***** Page text *****

Nuxt. The Vue.js tool that guides my web development work in 2018

Ryan Weal
Published 2018-10-04

My team started using Vue.js back in November 2016 and since then have been gradually introducing it to projects where the need fits. Around that time we also started building static sites again with some minimal vanilla ES6 JavaScript. That was a lot of fun and it got us back into the habit of utilizing multiple replicas of content to ensure 100% up time by hosting in multiple regions.

For a long time my team debated how we could structure our Vue.js applications so we could pre-render the entire site as static, but somehow with Vue.js baked in to make use of the router and other interactive features. It turns out Nuxt is this tool. It isn’t really “another framework” on top of Vue.js, but rather just a structure that is enforced by way of a script that helps you build the initial project with the most commonly used packages.

Things I love about Nuxt

What is cool about Nuxt is that we have found a lot of our Content Management System (CMS) use cases are easily met with Vue.js when we use Nuxt - whether that be a small chunk of the site or the entire site itself.

***** Extracted entries *****

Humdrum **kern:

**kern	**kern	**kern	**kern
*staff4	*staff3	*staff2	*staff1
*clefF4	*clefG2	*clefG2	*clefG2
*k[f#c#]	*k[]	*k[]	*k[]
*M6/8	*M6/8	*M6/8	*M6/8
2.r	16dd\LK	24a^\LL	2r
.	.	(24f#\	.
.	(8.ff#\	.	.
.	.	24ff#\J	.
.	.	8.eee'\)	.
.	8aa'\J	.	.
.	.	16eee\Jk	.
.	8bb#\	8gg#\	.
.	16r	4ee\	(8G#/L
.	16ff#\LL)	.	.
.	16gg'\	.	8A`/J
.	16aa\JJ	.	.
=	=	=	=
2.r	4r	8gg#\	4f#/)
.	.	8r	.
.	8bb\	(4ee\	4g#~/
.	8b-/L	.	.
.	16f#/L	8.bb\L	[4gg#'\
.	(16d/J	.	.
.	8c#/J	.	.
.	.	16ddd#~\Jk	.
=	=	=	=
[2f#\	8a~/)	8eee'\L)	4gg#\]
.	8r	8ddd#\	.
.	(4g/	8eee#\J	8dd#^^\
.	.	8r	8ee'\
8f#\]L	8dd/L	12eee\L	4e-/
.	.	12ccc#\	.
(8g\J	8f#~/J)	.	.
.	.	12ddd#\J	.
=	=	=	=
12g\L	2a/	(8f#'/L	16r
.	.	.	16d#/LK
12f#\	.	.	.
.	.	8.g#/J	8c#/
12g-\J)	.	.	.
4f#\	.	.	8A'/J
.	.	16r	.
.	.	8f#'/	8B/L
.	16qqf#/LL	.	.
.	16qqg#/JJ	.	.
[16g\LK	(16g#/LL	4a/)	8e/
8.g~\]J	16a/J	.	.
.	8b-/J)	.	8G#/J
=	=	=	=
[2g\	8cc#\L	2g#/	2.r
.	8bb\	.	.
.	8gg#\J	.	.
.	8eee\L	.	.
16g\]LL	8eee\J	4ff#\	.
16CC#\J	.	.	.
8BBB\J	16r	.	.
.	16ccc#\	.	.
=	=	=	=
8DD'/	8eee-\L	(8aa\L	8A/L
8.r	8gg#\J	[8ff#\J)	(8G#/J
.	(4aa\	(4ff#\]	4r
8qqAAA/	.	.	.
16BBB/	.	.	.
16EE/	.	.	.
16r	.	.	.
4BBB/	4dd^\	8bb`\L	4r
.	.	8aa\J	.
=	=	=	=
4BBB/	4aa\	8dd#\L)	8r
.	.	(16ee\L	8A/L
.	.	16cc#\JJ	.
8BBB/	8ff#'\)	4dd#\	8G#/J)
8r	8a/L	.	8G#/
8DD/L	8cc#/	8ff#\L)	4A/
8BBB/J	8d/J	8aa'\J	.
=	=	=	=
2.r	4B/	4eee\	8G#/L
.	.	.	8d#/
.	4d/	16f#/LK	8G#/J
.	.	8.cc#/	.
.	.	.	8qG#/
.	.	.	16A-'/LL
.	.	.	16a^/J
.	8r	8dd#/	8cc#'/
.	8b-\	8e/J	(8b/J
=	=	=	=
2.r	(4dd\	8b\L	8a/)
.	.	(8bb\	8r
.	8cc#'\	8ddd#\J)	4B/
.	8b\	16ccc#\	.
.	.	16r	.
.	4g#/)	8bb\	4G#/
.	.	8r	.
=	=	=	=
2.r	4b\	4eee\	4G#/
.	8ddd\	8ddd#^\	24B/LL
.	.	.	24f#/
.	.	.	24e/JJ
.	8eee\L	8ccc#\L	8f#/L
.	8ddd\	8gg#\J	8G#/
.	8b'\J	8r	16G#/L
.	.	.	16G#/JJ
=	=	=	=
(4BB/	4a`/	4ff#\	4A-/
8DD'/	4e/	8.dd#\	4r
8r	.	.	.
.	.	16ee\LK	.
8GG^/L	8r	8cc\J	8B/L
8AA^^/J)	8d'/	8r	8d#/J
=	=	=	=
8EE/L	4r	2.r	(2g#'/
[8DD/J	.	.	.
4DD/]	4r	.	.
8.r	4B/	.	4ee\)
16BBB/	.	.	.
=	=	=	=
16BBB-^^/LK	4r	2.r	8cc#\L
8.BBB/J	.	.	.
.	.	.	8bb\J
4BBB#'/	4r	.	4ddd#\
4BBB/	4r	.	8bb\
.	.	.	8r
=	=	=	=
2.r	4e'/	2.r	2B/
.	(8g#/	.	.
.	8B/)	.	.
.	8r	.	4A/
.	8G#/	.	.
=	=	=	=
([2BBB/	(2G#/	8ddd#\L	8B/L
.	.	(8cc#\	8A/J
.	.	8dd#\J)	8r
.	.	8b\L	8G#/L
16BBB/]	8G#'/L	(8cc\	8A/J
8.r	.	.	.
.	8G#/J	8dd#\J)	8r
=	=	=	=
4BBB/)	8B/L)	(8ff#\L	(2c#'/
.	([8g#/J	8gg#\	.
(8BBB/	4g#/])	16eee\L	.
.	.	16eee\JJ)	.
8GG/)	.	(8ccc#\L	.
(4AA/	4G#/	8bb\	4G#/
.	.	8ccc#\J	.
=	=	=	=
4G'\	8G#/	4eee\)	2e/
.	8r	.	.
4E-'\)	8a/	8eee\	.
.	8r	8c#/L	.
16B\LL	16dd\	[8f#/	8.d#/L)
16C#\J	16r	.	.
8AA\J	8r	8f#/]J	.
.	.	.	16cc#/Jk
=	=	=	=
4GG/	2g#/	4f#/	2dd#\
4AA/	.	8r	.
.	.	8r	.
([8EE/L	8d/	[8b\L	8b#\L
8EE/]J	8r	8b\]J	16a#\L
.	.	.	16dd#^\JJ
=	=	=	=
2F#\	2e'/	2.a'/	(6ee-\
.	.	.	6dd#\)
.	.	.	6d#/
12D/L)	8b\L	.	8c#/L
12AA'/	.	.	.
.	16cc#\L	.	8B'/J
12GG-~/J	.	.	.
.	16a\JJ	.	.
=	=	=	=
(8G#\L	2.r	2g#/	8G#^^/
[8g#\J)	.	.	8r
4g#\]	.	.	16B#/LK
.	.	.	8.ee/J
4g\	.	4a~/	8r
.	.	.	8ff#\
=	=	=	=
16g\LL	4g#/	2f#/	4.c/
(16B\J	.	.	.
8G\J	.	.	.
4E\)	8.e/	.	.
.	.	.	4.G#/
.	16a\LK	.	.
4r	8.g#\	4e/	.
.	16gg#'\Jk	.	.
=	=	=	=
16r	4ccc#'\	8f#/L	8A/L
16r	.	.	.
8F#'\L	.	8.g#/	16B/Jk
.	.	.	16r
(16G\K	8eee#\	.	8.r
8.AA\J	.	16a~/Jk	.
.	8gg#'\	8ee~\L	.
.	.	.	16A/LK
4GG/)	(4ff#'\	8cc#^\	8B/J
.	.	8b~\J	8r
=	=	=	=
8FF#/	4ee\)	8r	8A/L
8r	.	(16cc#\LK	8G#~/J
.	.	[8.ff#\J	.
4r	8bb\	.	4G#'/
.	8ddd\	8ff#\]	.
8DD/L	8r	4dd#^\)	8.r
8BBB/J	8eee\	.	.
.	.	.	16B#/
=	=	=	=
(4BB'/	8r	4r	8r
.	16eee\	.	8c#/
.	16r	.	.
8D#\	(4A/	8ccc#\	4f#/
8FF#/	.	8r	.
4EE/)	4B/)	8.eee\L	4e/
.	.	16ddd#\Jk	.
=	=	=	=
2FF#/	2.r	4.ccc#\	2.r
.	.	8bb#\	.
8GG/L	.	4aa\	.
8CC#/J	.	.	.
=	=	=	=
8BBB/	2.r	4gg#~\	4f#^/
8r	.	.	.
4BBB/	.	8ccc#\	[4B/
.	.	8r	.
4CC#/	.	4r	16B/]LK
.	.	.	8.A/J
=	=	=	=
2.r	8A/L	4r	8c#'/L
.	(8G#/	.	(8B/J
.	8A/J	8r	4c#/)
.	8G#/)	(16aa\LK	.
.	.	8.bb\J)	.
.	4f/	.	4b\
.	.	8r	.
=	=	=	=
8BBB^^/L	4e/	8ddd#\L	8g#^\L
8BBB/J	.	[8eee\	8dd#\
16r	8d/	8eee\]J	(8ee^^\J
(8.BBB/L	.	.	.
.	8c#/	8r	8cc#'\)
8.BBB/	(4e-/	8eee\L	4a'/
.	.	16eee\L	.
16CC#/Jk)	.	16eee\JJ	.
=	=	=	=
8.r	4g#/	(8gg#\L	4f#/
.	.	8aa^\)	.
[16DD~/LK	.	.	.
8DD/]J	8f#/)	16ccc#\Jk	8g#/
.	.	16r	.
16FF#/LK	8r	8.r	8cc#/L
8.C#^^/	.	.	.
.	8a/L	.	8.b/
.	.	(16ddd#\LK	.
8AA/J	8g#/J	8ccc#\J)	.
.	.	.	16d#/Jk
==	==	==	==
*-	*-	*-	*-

*****

In the post about Nuxt, when did the writer's team start using Vue.js?

November 2016